Citons quelques exemples :

  • Certaines académies (Montpellier par exemple) ont refusé de réévaluer la rémunération en ne tenant pas compte de l’ancienneté acquise par l’agent avant le reclassement, sous prétexte que le reclassement dans les catégories avait déjà conduit à une légère augmentation de la rémunération (parfois 1 à 2 points d’indice). Là où d’autres (Nice) ont procédé à la réévaluation de traitement en tenant compte de l’ancienneté acquise depuis le 1er septembre 2011.
  • L’académie de la Réunion refuse, pour le moment, sous prétexte que les vacances de Noël durent 5 semaines, l’application de la clause  » le contrat est conclu pour la durée du besoin à couvrir » stipulé par l’article 4 du décret. C’est à dire, lorsque qu’un agent doit remplacer un collègue absent du 15 novembre au 15 février, par exemple, le contrat s’interrompt pour les vacances de Noël, pendant lesquelles l’agent ne sera pas payé.
  • Le Rectorat de Corse, bien qu’ayant reclassé, à la demande du SNALC, les agents à la date du 1er septembre 2016, comme le stipule l’article 17 du décret, refuse le rappel de rémunération correspondant à ce reclassement. Cette décision a particulièrement pénalisé, entre autres, les contractuels de l’ex 3ème catégorie reclassés en 1ère catégorie. Soit environ 70 collègues en CDD qui pouvaient espérer un rappel de 2000 euros, pour l’année scolaire passée.

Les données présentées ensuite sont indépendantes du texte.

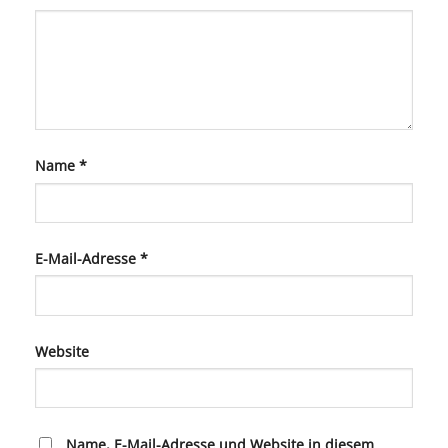
Name
*
E-Mail-Adresse
*
Website
Name, E-Mail-Adresse und Website in diesem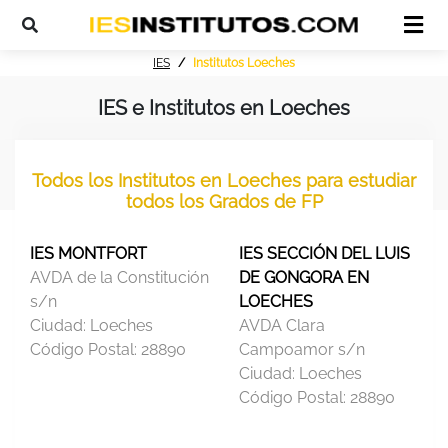
IES
Institutos Loeches
IES e Institutos en Loeches
Todos los Institutos en Loeches para estudiar
todos los Grados de FP
IES MONTFORT
IES SECCIÓN DEL LUIS
AVDA de la Constitución
DE GONGORA EN
s/n
LOECHES
Ciudad:
Loeches
AVDA Clara
Código Postal:
28890
Campoamor s/n
Ciudad:
Loeches
Código Postal:
28890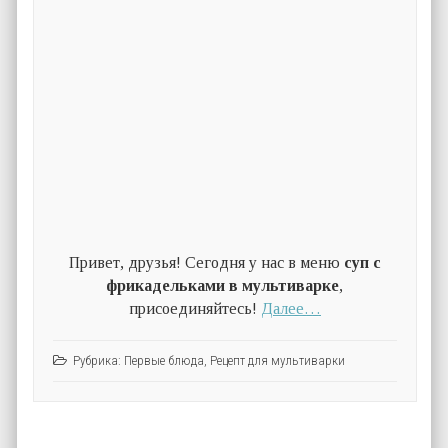
Привет, друзья! Сегодня у нас в меню
суп с
фрикадельками в мультиварке
,
присоединяйтесь!
Далее…
Рубрика:
Первые блюда
,
Рецепт для мультиварки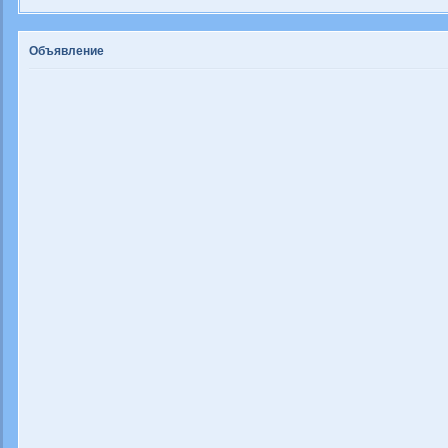
Объявление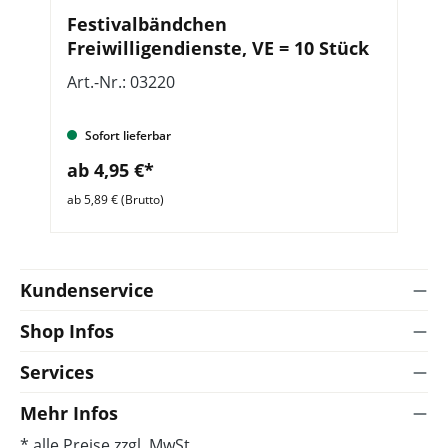
Festivalbändchen
T
Freiwilligendienste, VE = 10 Stück
F
Art.-Nr.: 03220
Ar
Sofort lieferbar
ab 4,95 €*
a
ab 5,89 € (Brutto)
ab 
Kundenservice
Shop Infos
Services
Mehr Infos
* alle Preise zzgl. MwSt.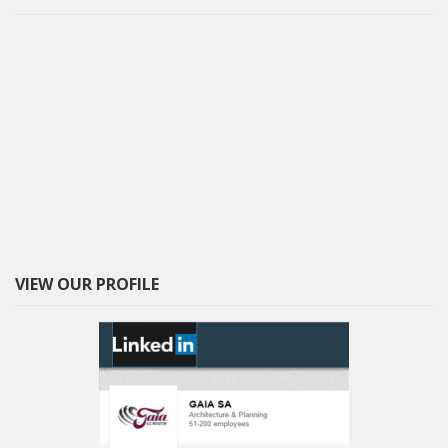
VIEW OUR PROFILE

Le SNALC a également porté à la connaissance de madame DUBO des dossiers individuels nécessitant un arbitrage de la DGRH du ministère en raison de blocages académiques.

Le SNALC demande l’application des règles du droit et de faire bénéficier tous les agents des avancées du nouveau cadre de gestion.

Dans un second temps, le SNALC a signalé les principaux obstacles à une véritable déprécarisation de ces catégories de personnels et fait remonter les nombreuses revendications de terrain.

Il a également fait part de sa satisfaction du transfert de la gestion de l’Allocation d’Aide au Retour à l’Emploi (ARE) à Pôle Emploi, revendication majeure du SNALC depuis de nombreuses années.

Le SNALC a également signalé les situations de grande détresse de certains contractuels, liées à des trop-perçus d’indemnités journalières de la Sécurité sociale et revendique leur subrogation, comme cela se fait pour les AED.

Enfin, le SNALC a également formulé des propositions visant autant à garantir le Service public qu’à améliorer les conditions de recrutement, d’emploi et de formation des contractuels.

Reprenons les principales :

Pour les contractuels enseignants, CPE et Psychologues de la formation initiale :

  • le traitement à taux plein pour les agents en CDI
  • Le développement de contrats annuels à plein temps pour assurer des remplacements de courte durée, sur la base du volontariat
  • Une meilleure prise en compte des frais de déplacement
  • Une véritable formation adaptée à l’emploi
  • La validation des acquis professionnels pour l’obtention d’un Master de l’enseignement

Pour les formateurs contractuels de la formation continue des adultes ou en apprentissage :

  • L’alignement des conditions d’exercice des formateurs contractuels sur les formateurs titulaires de l’Éducation nationale (à l’instar du Décret n° 2016-1171 du 29 août 2016)
  • L’alignement des conditions de rémunération sur celles des enseignants de la formation initiale

Pour les AED, une professionnalisation de la « Vie scolaire » avec :

  • La refonte du statut permettant le recrutement au-delà des 6 années, et donc de facto la cdisation pour les AED
  • La généralisation des contrats de 3 ans, prévue par l’article 6 bis de la loi du 11 janvier 1984, pour les AED qui en font la demande, avec un recrutement académique
  • La création d’une grille indiciaire permettant une évolution salariale, à l’instar des AESH
  • L’accès à l’aide sociale (ils ont accès aux ASIA-aide sociale d’initiative académique-, mais pas aux PIM-prestations interministérielles-)
  • Le droit aux indemnités REP et REP+

Pour les contractuels administratifs, une révision de leur cadre de gestion avec :

  • Abandon des contrats de 10 mois
  • Redéfinition de leurs obligations de service

Véritable force de propositions, le SNALC sera particulièrement attentif aux mesures prises à la suite de cette audience et continuera à se battre pour les contractuels si les améliorations apportées sont jugées insuffisantes, voire si rien ne change.